§ TEKS KAJIAN:
=====

Hal ini berbeda dengan bangsa adidaya macam Romawi dan Persia yang masyarakatnya merasa tidak perlu memaksimalkan diri karena merasa sudah ada tentara negara yang menjaga keamanan. Selayaknya ungkapan Michael Hopf : "Hard times create strong men, strong men create good times, good times create weak men, and weak men create hard times".

Terlebih bagi seorang muslim, salah satu misi yang Allah tugaskan adalah menjadi khalifah di muka bumi. Mengelola bumi agar nilai-nilai Rabbani tumbuh dan mengakar dalam kehidupan manusia. Dalam dalam menjalani tanggungjawab ilahi ini. Seorang muslim harus mempersiapkan kapasitas diri agar mampu mengembannya.

=====

§ PERINTAH TUGAS:
Salin bagian teks kajian dari "Terlebih bagi seorang" sampai "agar mampu mengembannya." tanpa mengubah satu kata pun. Item-item ini merupakan materi tersendiri yang terpisah dari teks kajian.

§ Data estimasi pose relatif:

=====

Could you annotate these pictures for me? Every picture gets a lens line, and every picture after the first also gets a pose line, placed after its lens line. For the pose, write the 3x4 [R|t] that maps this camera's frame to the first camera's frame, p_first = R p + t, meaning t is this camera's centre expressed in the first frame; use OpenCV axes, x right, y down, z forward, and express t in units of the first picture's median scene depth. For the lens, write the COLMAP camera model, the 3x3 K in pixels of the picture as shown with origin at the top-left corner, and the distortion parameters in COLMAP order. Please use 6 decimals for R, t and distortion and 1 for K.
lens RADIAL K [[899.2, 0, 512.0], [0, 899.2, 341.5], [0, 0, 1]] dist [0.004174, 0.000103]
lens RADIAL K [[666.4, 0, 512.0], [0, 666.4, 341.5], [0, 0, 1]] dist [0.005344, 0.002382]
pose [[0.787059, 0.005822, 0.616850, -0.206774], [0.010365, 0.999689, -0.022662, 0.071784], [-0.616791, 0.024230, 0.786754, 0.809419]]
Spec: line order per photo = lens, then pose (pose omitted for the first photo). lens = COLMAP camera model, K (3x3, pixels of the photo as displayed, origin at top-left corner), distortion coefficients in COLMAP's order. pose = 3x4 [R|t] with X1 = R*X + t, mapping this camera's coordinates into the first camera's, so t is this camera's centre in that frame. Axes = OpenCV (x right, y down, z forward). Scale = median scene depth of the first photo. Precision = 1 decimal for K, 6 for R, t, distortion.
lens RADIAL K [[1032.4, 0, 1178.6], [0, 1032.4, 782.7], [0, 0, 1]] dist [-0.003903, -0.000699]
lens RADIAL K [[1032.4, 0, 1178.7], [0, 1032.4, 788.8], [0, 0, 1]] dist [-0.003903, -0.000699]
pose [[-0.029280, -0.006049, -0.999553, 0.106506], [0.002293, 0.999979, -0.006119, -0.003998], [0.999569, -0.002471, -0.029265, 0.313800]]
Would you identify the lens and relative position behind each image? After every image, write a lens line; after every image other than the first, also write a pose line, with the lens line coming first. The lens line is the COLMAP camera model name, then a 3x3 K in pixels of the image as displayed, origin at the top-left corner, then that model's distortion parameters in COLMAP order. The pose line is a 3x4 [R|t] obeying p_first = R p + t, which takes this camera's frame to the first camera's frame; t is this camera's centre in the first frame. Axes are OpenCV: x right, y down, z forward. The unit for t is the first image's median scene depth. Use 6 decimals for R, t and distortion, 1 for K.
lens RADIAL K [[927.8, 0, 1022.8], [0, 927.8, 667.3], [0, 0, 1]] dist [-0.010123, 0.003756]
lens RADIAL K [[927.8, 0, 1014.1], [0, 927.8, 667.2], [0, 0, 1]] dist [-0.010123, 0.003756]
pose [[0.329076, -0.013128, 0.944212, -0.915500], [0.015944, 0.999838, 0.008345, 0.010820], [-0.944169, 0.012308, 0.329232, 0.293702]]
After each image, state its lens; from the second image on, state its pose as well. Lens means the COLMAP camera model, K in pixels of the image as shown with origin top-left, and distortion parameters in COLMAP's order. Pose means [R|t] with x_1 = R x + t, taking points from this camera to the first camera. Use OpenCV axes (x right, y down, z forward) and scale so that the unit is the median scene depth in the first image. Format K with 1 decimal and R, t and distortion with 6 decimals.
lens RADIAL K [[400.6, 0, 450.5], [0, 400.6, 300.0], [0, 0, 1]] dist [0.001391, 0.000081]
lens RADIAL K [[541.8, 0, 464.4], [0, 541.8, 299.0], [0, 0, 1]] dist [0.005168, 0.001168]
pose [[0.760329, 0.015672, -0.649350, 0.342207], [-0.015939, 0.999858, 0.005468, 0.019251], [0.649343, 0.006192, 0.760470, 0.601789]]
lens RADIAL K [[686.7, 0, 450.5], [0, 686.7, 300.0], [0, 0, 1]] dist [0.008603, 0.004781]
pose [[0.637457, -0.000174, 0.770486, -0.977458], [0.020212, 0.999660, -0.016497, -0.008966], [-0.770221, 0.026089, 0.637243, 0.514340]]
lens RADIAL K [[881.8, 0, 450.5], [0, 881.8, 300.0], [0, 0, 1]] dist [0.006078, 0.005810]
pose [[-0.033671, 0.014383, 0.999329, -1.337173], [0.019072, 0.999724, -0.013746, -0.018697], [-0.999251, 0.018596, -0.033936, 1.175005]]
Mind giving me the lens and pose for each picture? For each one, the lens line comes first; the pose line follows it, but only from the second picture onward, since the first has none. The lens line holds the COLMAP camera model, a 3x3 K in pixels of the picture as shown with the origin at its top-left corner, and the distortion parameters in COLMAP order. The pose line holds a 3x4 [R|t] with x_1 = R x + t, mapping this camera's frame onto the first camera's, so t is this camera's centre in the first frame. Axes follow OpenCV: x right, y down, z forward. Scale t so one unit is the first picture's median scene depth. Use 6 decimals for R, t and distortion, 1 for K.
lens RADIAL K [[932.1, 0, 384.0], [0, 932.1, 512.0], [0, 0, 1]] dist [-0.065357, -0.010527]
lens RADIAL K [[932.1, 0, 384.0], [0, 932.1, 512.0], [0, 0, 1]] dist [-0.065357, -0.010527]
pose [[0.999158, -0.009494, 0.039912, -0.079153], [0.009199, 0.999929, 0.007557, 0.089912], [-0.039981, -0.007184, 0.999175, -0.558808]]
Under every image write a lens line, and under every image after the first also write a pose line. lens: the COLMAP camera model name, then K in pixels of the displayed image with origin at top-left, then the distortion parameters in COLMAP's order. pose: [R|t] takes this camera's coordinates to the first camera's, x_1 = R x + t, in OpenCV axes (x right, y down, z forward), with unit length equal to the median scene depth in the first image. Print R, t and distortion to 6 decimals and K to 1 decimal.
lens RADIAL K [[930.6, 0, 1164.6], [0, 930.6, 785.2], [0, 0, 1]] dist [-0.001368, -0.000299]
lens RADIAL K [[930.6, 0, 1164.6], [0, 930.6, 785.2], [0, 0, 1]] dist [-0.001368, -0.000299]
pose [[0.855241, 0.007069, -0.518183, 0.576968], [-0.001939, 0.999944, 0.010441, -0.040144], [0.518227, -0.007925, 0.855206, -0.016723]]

=====

§ JAWABAN LATIHAN:
Terlebih bagi seorang muslim, salah satu misi yang Allah tugaskan adalah menjadi khalifah di muka bumi. Mengelola bumi agar nilai-nilai Rabbani tumbuh dan mengakar dalam kehidupan manusia. Dalam dalam menjalani tanggungjawab ilahi ini. Seorang muslim harus mempersiapkan kapasitas diri agar mampu mengembannya.